Making Science Accessible
After accepting the silver apple awarded her, Shearer—a firm and captivating speaker—acknowledged her current and former students, who she said have taught her “to always see abilities, not disabilities.” Teachers have the difficult task of meeting the diverse needs of all students, she said, and must do so with “love, compassion, and dedication.”
In an interview after the ceremony, Shearer said that over the next year, while traveling the country on a speaking tour, she plans to promote STEM education and the importance of “making it accessible to students with special needs, minorities, and young women.”
Her current AP Chemistry classes have as many female students as males, she noted. Over the years, she has successfully accommodated students with learning disabilities, low vision, attention problems, and Asperger’s Syndrome in her advanced classes. “It’s about getting students to believe in themselves and take ownership,” she said.

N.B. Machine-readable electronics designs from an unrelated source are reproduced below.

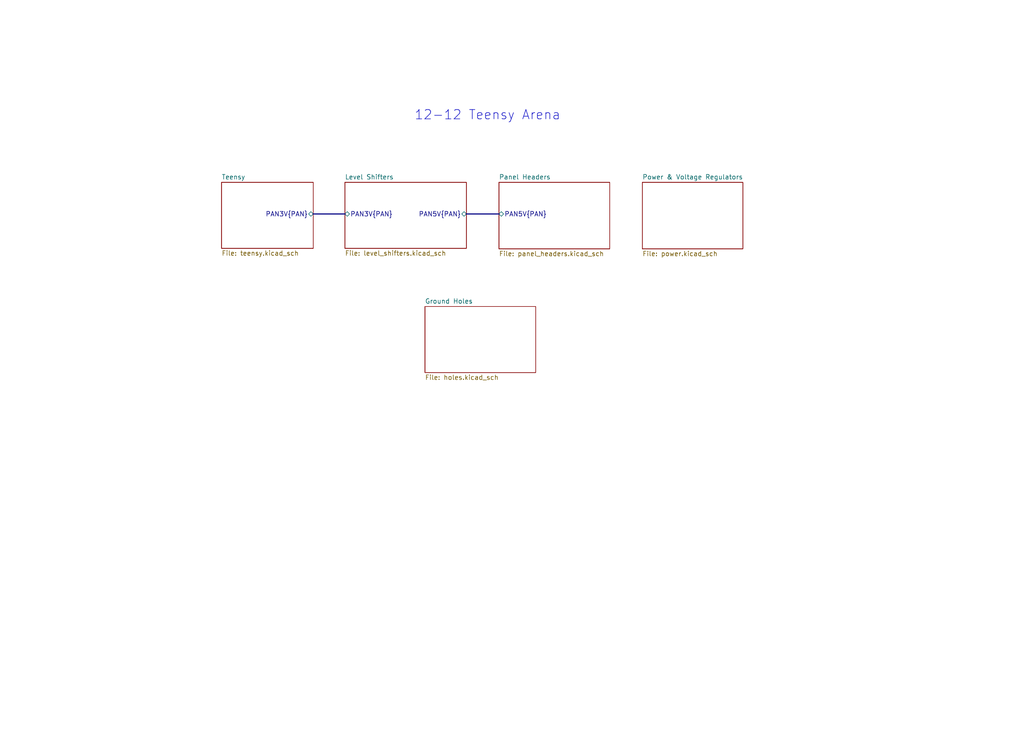
<source format=kicad_sch>
(kicad_sch (version 20230121) (generator eeschema)

  (uuid a2511654-3a17-43f1-8b9e-c45e375533dc)

  (paper "User" 279.4 203.2)

  (title_block
    (date "11 jun 2015")
  )

  

  (bus_alias "POW" (members "5V_HDR_1" "5V_HDR_2" "5V_HDR_3" "5V_HDR_4" "5V_HDR_5" "5V_HDR_6" "5V_HDR_7" "5V_HDR_8" "5V_HDR_9" "5V_HDR_10" "5V_HDR_11" "5V_HDR_12"))

  (bus (pts (xy 127.254 58.42) (xy 136.144 58.42))
    (stroke (width 0) (type default))
    (uuid 11599b83-9845-413e-9811-ae4cea08730c)
  )
  (bus (pts (xy 85.471 58.42) (xy 94.107 58.42))
    (stroke (width 0) (type default))
    (uuid a477b9ef-abf4-450a-83f5-c73ed272da54)
  )

  (text "12-12 Teensy Arena" (at 113.03 33.02 0)
    (effects (font (size 2.54 2.54)) (justify left bottom))
    (uuid 5a21ad0e-00ff-4028-aa06-98e7a7edcffd)
  )

  (sheet (at 94.107 49.784) (size 33.147 18.034) (fields_autoplaced)
    (stroke (width 0.1524) (type solid))
    (fill (color 0 0 0 0.0000))
    (uuid 089bb880-f417-4f64-98ac-7a8591f9a34e)
    (property "Sheetname" "Level Shifters" (at 94.107 49.0724 0)
      (effects (font (size 1.27 1.27)) (justify left bottom))
    )
    (property "Sheetfile" "level_shifters.kicad_sch" (at 94.107 68.4026 0)
      (effects (font (size 1.27 1.27)) (justify left top))
    )
    (pin "PAN5V{PAN}" bidirectional (at 127.254 58.42 0)
      (effects (font (size 1.27 1.27)) (justify right))
      (uuid 480d7a5f-a5ec-4daa-b239-a93636939131)
    )
    (pin "PAN3V{PAN}" bidirectional (at 94.107 58.42 180)
      (effects (font (size 1.27 1.27)) (justify left))
      (uuid 5d4f953c-19b0-4f53-bd0d-b3422a7632b8)
    )
    (instances
      (project "teensy_arena_12-12"
        (path "/a2511654-3a17-43f1-8b9e-c45e375533dc" (page "3"))
      )
    )
  )

  (sheet (at 175.26 49.784) (size 27.432 18.161) (fields_autoplaced)
    (stroke (width 0.1524) (type solid))
    (fill (color 0 0 0 0.0000))
    (uuid 17861c68-32c3-4000-8a50-4f303c28fa47)
    (property "Sheetname" "Power & Voltage Regulators" (at 175.26 49.0724 0)
      (effects (font (size 1.27 1.27)) (justify left bottom))
    )
    (property "Sheetfile" "power.kicad_sch" (at 175.26 68.5296 0)
      (effects (font (size 1.27 1.27)) (justify left top))
    )
    (instances
      (project "teensy_arena_12-12"
        (path "/a2511654-3a17-43f1-8b9e-c45e375533dc" (page "6"))
      )
    )
  )

  (sheet (at 115.951 83.693) (size 30.226 18.034) (fields_autoplaced)
    (stroke (width 0.1524) (type solid))
    (fill (color 0 0 0 0.0000))
    (uuid 24a22302-295f-4a79-8162-dc1243f756aa)
    (property "Sheetname" "Ground Holes" (at 115.951 82.9814 0)
      (effects (font (size 1.27 1.27)) (justify left bottom))
    )
    (property "Sheetfile" "holes.kicad_sch" (at 115.951 102.3116 0)
      (effects (font (size 1.27 1.27)) (justify left top))
    )
    (instances
      (project "teensy_arena_12-12"
        (path "/a2511654-3a17-43f1-8b9e-c45e375533dc" (page "6"))
      )
    )
  )

  (sheet (at 60.452 49.784) (size 25.019 18.034) (fields_autoplaced)
    (stroke (width 0.1524) (type solid))
    (fill (color 0 0 0 0.0000))
    (uuid 5b6d0be6-08d3-404a-9e9b-565c640343d3)
    (property "Sheetname" "Teensy" (at 60.452 49.0724 0)
      (effects (font (size 1.27 1.27)) (justify left bottom))
    )
    (property "Sheetfile" "teensy.kicad_sch" (at 60.452 68.4026 0)
      (effects (font (size 1.27 1.27)) (justify left top))
    )
    (pin "PAN3V{PAN}" bidirectional (at 85.471 58.42 0)
      (effects (font (size 1.27 1.27)) (justify right))
      (uuid 8d9a1fff-6639-4fa2-a0c8-4120bae8a6b8)
    )
    (instances
      (project "teensy_arena_12-12"
        (path "/a2511654-3a17-43f1-8b9e-c45e375533dc" (page "5"))
      )
    )
  )

  (sheet (at 136.144 49.784) (size 30.226 18.161) (fields_autoplaced)
    (stroke (width 0.1524) (type solid))
    (fill (color 0 0 0 0.0000))
    (uuid ad9c294f-d898-4a63-8d96-c5c7fb69f139)
    (property "Sheetname" "Panel Headers" (at 136.144 49.0724 0)
      (effects (font (size 1.27 1.27)) (justify left bottom))
    )
    (property "Sheetfile" "panel_headers.kicad_sch" (at 136.144 68.5296 0)
      (effects (font (size 1.27 1.27)) (justify left top))
    )
    (pin "PAN5V{PAN}" bidirectional (at 136.144 58.42 180)
      (effects (font (size 1.27 1.27)) (justify left))
      (uuid 49aa195d-e245-46fa-8354-affe8b81a14d)
    )
    (instances
      (project "teensy_arena_12-12"
        (path "/a2511654-3a17-43f1-8b9e-c45e375533dc" (page "2"))
      )
    )
  )

  (sheet_instances
    (path "/" (page "1"))
  )
)

</source>
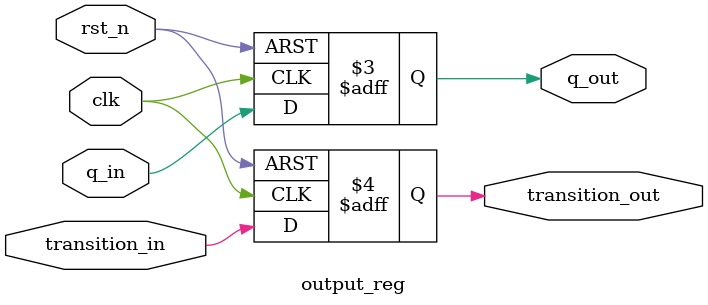
<source format=sv>
module transition_detect_latch (
    input wire d,
    input wire enable,
    output reg q,
    output wire transition
);

    // 内部信号
    wire d_sync;
    wire enable_sync;
    wire q_latch;
    wire transition_detect;

    // 输入同步子模块
    input_sync sync_inst (
        .clk(clk),
        .rst_n(rst_n),
        .d_in(d),
        .enable_in(enable),
        .d_out(d_sync),
        .enable_out(enable_sync)
    );

    // 锁存器子模块
    latch_unit latch_inst (
        .d(d_sync),
        .enable(enable_sync),
        .q(q_latch)
    );

    // 边沿检测子模块
    edge_detector edge_inst (
        .d(d_sync),
        .enable(enable_sync),
        .transition(transition_detect)
    );

    // 输出寄存器子模块
    output_reg out_reg_inst (
        .clk(clk),
        .rst_n(rst_n),
        .q_in(q_latch),
        .transition_in(transition_detect),
        .q_out(q),
        .transition_out(transition)
    );

endmodule

// 输入同步子模块
module input_sync (
    input wire clk,
    input wire rst_n,
    input wire d_in,
    input wire enable_in,
    output reg d_out,
    output reg enable_out
);

    always @(posedge clk or negedge rst_n) begin
        if (!rst_n) begin
            d_out <= 1'b0;
            enable_out <= 1'b0;
        end else begin
            d_out <= d_in;
            enable_out <= enable_in;
        end
    end

endmodule

// 锁存器子模块
module latch_unit (
    input wire d,
    input wire enable,
    output reg q
);

    always @* begin
        if (enable) begin
            q = d;
        end
    end

endmodule

// 边沿检测子模块
module edge_detector (
    input wire d,
    input wire enable,
    output wire transition
);

    reg d_prev;
    
    always @* begin
        if (enable) begin
            d_prev = d;
        end
    end
    
    assign transition = (d != d_prev) && enable;

endmodule

// 输出寄存器子模块
module output_reg (
    input wire clk,
    input wire rst_n,
    input wire q_in,
    input wire transition_in,
    output reg q_out,
    output reg transition_out
);

    always @(posedge clk or negedge rst_n) begin
        if (!rst_n) begin
            q_out <= 1'b0;
            transition_out <= 1'b0;
        end else begin
            q_out <= q_in;
            transition_out <= transition_in;
        end
    end

endmodule
</source>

Shearer said she also hopes to “elevate the level of the teaching profession.” When asked how that goal—one Secretary Duncan has commonly cited as well—can be achieved, she said: “We don’t share enough of the positive stories. If you sit down with any teacher, they can tell you the great things they’re doing. We have to be willing to take the time to listen to those positive stories.”
In her own life, she has frequently encountered people’s low regard for the teaching profession and seen the need for change. “I’m a Princeton grad, and people like to remind me that I could have done whatever I wanted,” she said. “I tell them I’m doing exactly what I want to do.”